Decomposition of Difficulties in Complex Optimization Problems Using a Bilevel Approach
Ankur Sinha, Dhaval Pujara, Hemant Kumar Singh
TL;DR
The paper addresses the challenge of solving complex optimization problems that exhibit multiple, coexisting difficulties by introducing a bilevel optimization-based decomposition (BOBD). BO BD partitions the problem into an upper-level (handled by an evolutionary algorithm) and a lower-level (solved by a classical method), leveraging mappings that connect the two levels to improve efficiency. A 10-problem test suite, including scalable extensions, demonstrates that BO BD yields feasible, high-quality solutions consistently and often outperforms standalone mathematical programming or evolutionary approaches, especially as problem size grows.

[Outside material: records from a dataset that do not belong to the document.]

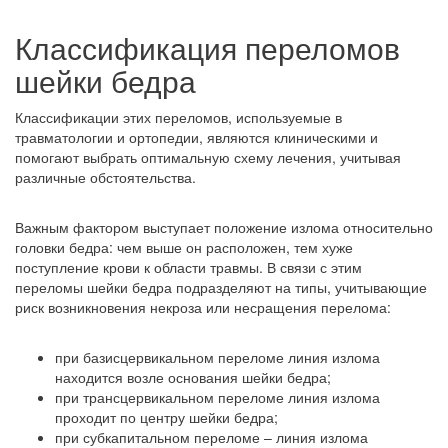
Классификация переломов
шейки бедра
Классификации этих переломов, используемые в
травматологии и ортопедии, являются клиническими и
помогают выбрать оптимальную схему лечения, учитывая
различные обстоятельства.
Важным фактором выступает положение излома относительно
головки бедра: чем выше он расположен, тем хуже
поступление крови к области травмы. В связи с этим
переломы шейки бедра подразделяют на типы, учитывающие
риск возникновения некроза или несращения перелома:
при базисцервикальном переломе линия излома
находится возле основания шейки бедра;
при трансцервикальном переломе линия излома
проходит по центру шейки бедра;
при субкапитальном переломе – линия излома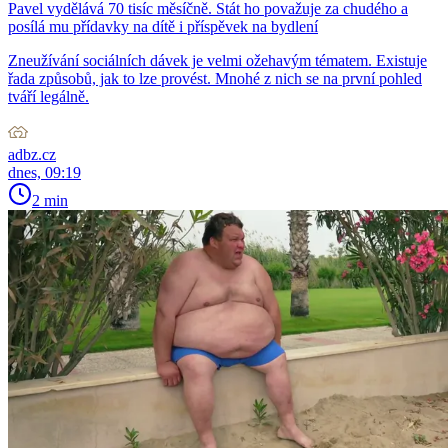
Pavel vydělává 70 tisíc měsíčně. Stát ho považuje za chudého a
posílá mu přídavky na dítě i příspěvek na bydlení
Zneužívání sociálních dávek je velmi ožehavým tématem. Existuje
řada způsobů, jak to lze provést. Mnohé z nich se na první pohled
tváří legálně.
adbz.cz
dnes, 09:19
2 min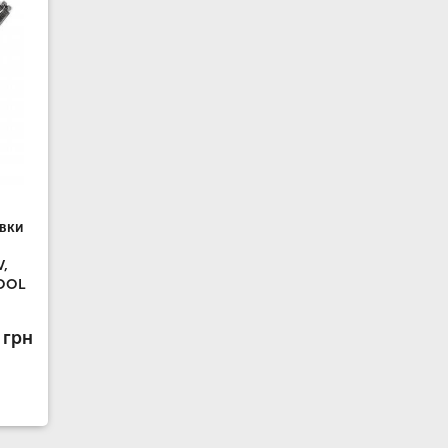
вки
V,
TOOL
 грн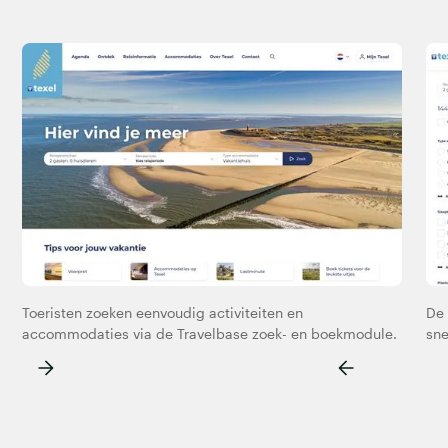
Toeristen zoeken eenvoudig activiteiten en
De 
accommodaties via de Travelbase zoek- en boekmodule.
sne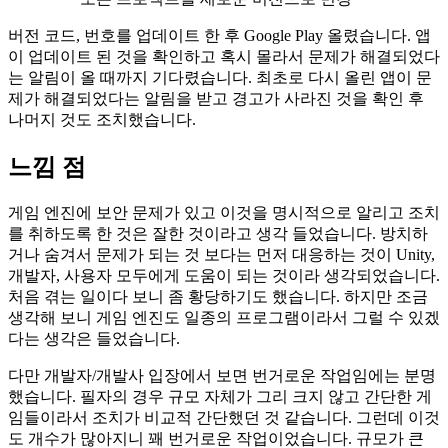
버전 코드, 번호를 업데이트 한 후 Google Play 올렸습니다. 앱
이 업데이트 된 것을 확인하고 혹시 몰라서 문제가 해결되었다
는 알림이 올 때까지 기다렸습니다. 최초로 다시 올린 앱이 문
제가 해결되었다는 알림을 받고 경고가 사라진 것을 확인 후
나머지 것도 조치했습니다.
느낌 점
게임 엔진에 보안 문제가 있고 이것을 명시적으로 알리고 조치
를 취하도록 한 것은 잘한 것이라고 생각 들었습니다. 방치하
거나 숨겨서 문제가 되는 것 보다는 먼저 대응하는 것이 Unity,
개발자, 사용자 모두에게 도움이 되는 것이라 생각되었습니다.
처음 겪는 일이다 보니 좀 황당하기도 했습니다. 하지만 조금
생각해 보니 게임 엔진도 일종의 프로그램이라서 그럴 수 있겠
다는 생각은 들었습니다.
다만 개발자/개발사 입장에서 보면 번거로운 작업임에는 분명
했습니다. 필자의 경우 규모 자체가 그리 크지 않고 간단한 게
임들이라서 조치가 비교적 간단했던 것 같습니다. 그런데 이것
도 개수가 많아지니 꽤 번거로운 작업이었습니다. 규모가 큰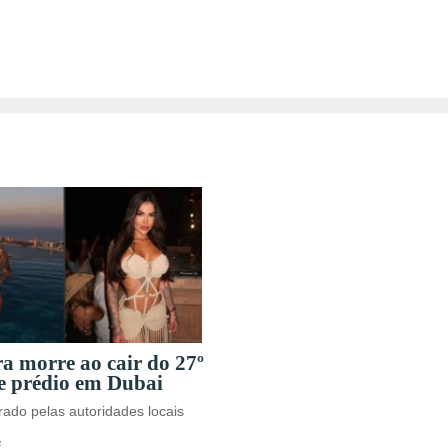
ra morre ao cair do 27º
e prédio em Dubai
ado pelas autoridades locais
s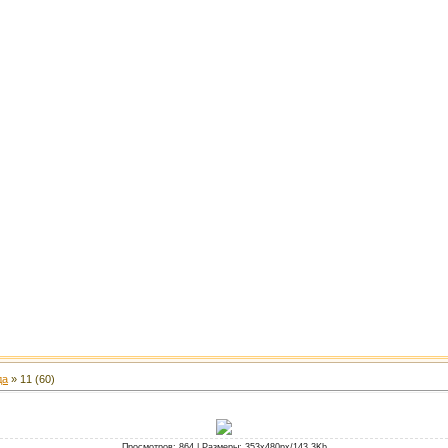
да
» 11 (60)
Просмотров
: 864 |
Размеры
: 353x480px/143.3Kb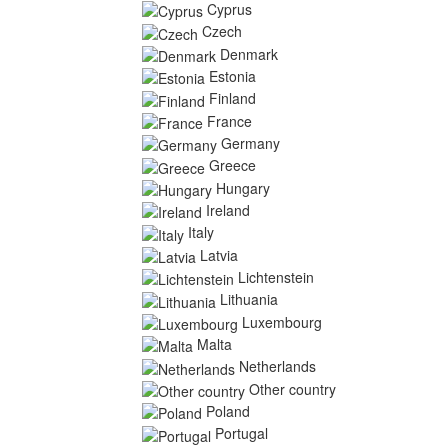
Cyprus
Czech
Denmark
Estonia
Finland
France
Germany
Greece
Hungary
Ireland
Italy
Latvia
Lichtenstein
Lithuania
Luxembourg
Malta
Netherlands
Other country
Poland
Portugal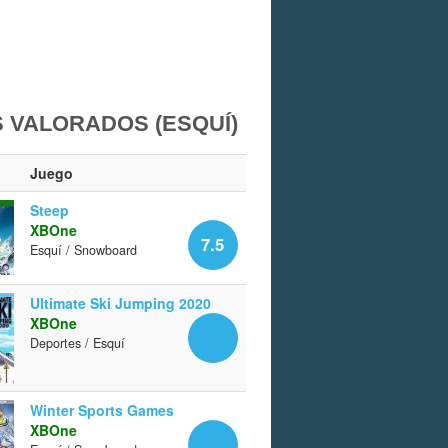
 VALORADOS (ESQUÍ)
Juego
Steep
XBOne
7.5
Esquí / Snowboard
Ultimate Ski Jumping 2020
XBOne
Deportes / Esquí
Winter Sports Games
XBOne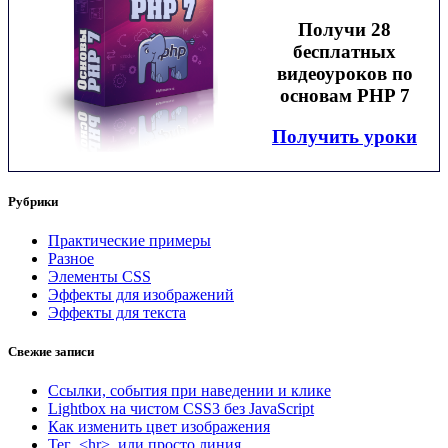
Получи 28
бесплатных
видеоуроков по
основам PHP 7
Получить уроки
Рубрики
Практические примеры
Разное
Элементы CSS
Эффекты для изображений
Эффекты для текста
Свежие записи
Ссылки, события при наведении и клике
Lightbox на чистом CSS3 без JavaScript
Как изменить цвет изображения
Тег <hr> или просто линия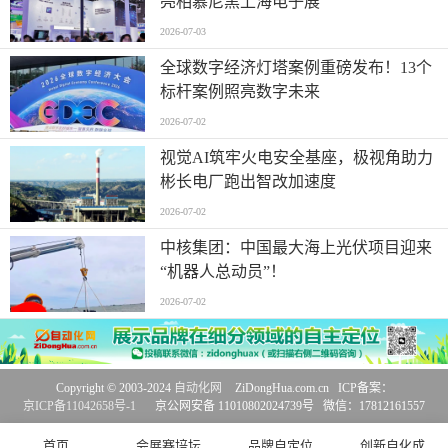
亮相慕尼黑上海电子展
2026-07-03
全球数字经济灯塔案例重磅发布！13个
标杆案例照亮数字未来
2026-07-02
视觉AI筑牢火电安全基座，极视角助力
彬长电厂跑出智改加速度
2026-07-02
中核集团：中国最大海上光伏项目迎来
“机器人总动员”！
2026-07-02
Copyright © 2003-2024
自动化网
ZiDongHua.com.cn ICP备案：
京ICP备11042658号-1
京公网安备 11010802024739号 微信：17812161557
首页
会展赛培坛
品牌自定位
创新自化成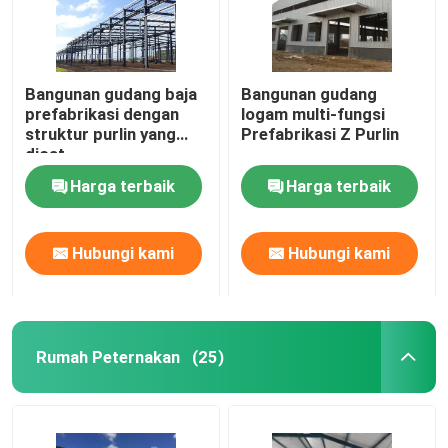
Bangunan gudang baja
Bangunan gudang
prefabrikasi dengan
logam multi-fungsi
struktur purlin yang
Prefabrikasi Z Purlin
dicat
Harga terbaik
Harga terbaik
Hubungi kami
Hubungi kami
Rumah Peternakan
(25)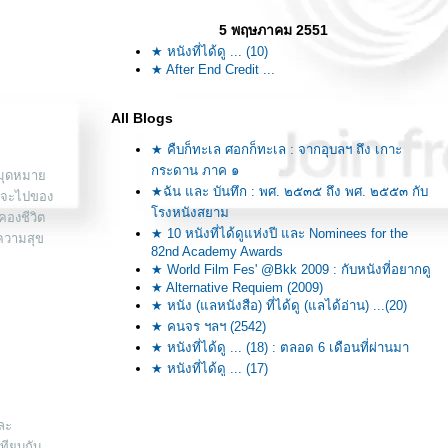
5 พฤษภาคม 2551
★ หนังที่ได้ดู ... (10)
★ After End Credit ...
All Blogs
★ คืบก็ทะเล ศอกก็ทะเล : จากอุบลฯ ถึง เกาะ
กระดาน ภาค ๑
นหมุดหมา
★ฉัน และ บันทึก : พศ. ๒๕๓๕ ถึง พศ. ๒๕๕๓ กับ
ที่จะไปของ
รงหนังสยาม
คองชีวิต
★ 10 หนังที่ได้ดูแห่งปี และ Nominees for the
ีความสุข
82nd Academy Awards
★ World Film Fes' @Bkk 2009 : กับหนังที่อยากดู
★ Alternative Requiem (2009)
★ หนัง (แลหนังสือ) ที่ได้ดู (แลได้อ่าน) ...(20)
★ คนจร ฯลฯ (2542)
★ หนังที่ได้ดู ... (18) : ตลอด 6 เดือนที่ผ่านมา
★ หนังที่ได้ดู ... (17)
★ คืบก็ทะเล ศอกก็ทะเล : จากอุบลฯ ถึงภูเก็ต ภาค
จบ
ละ
★ คืบก็ทะเล ศอกก็ทะเล : จากอุบลฯ ถึงภูเก็ต ภาค
เทียบกับ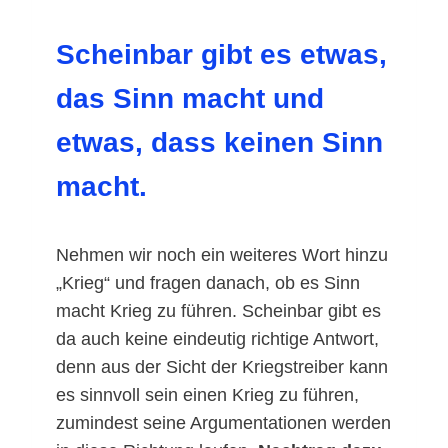
Scheinbar gibt es etwas,
das Sinn macht
und
etwas, dass keinen Sinn
macht.
Nehmen wir noch ein weiteres Wort hinzu
„Krieg“ und fragen danach, ob es Sinn
macht Krieg zu führen. Scheinbar gibt es
da auch keine eindeutig richtige Antwort,
denn aus der Sicht der Kriegstreiber kann
es sinnvoll sein einen Krieg zu führen,
zumindest seine Argumentationen werden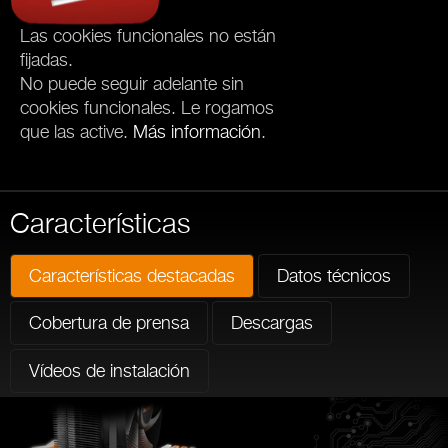
Las cookies funcionales no están
fijadas.
No puede seguir adelante sin
cookies funcionales. Le rogamos
que las active.
Más información
.
Características
Características destacadas
Datos técnicos
Cobertura de prensa
Descargas
Vídeos de instalación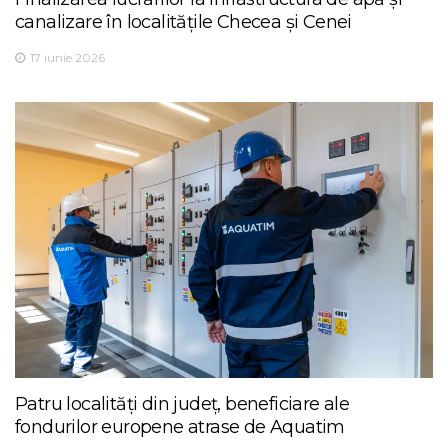
canalizare în localitățile Checea și Cenei
17 iunie 2026
Patru localități din județ, beneficiare ale
fondurilor europene atrase de Aquatim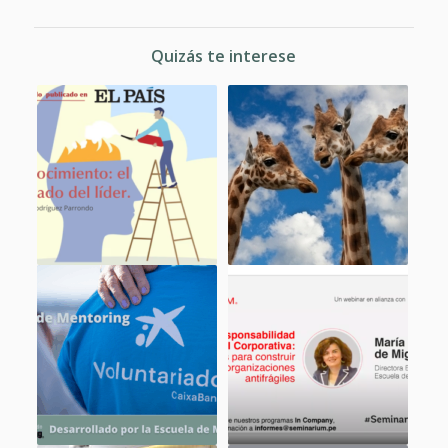
Quizás te interese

The work provides a practical framework for integrating complementary optimization techniques and suggests avenues for automatic, dynamic level classification in future research.
Abstract
Practical optimization problems may contain different kinds of difficulties that are often not tractable if one relies on a particular optimization method. Different optimization approaches offer different strengths that are good at tackling one or more difficulty in an optimization problem. For instance, evolutionary algorithms have a niche in handling complexities like discontinuity, non-differentiability, discreteness and non-convexity. However, evolutionary algorithms may get computationally expensive for mathematically well behaved problems with large number of variables for which classical mathematical programming approaches are better suited. In this paper, we demonstrate a decomposition strategy that allows us to synergistically apply two complementary approaches at the same time on a complex optimization problem. Evolutionary algorithms are useful in this context as their flexibility makes pairing with other solution approaches easy. The decomposition idea is a special case of bilevel optimization that separates the difficulties into two levels and assigns different approaches at each level that is better equipped at handling them. We demonstrate the benefits of the proposed decomposition idea on a wide range of test problems.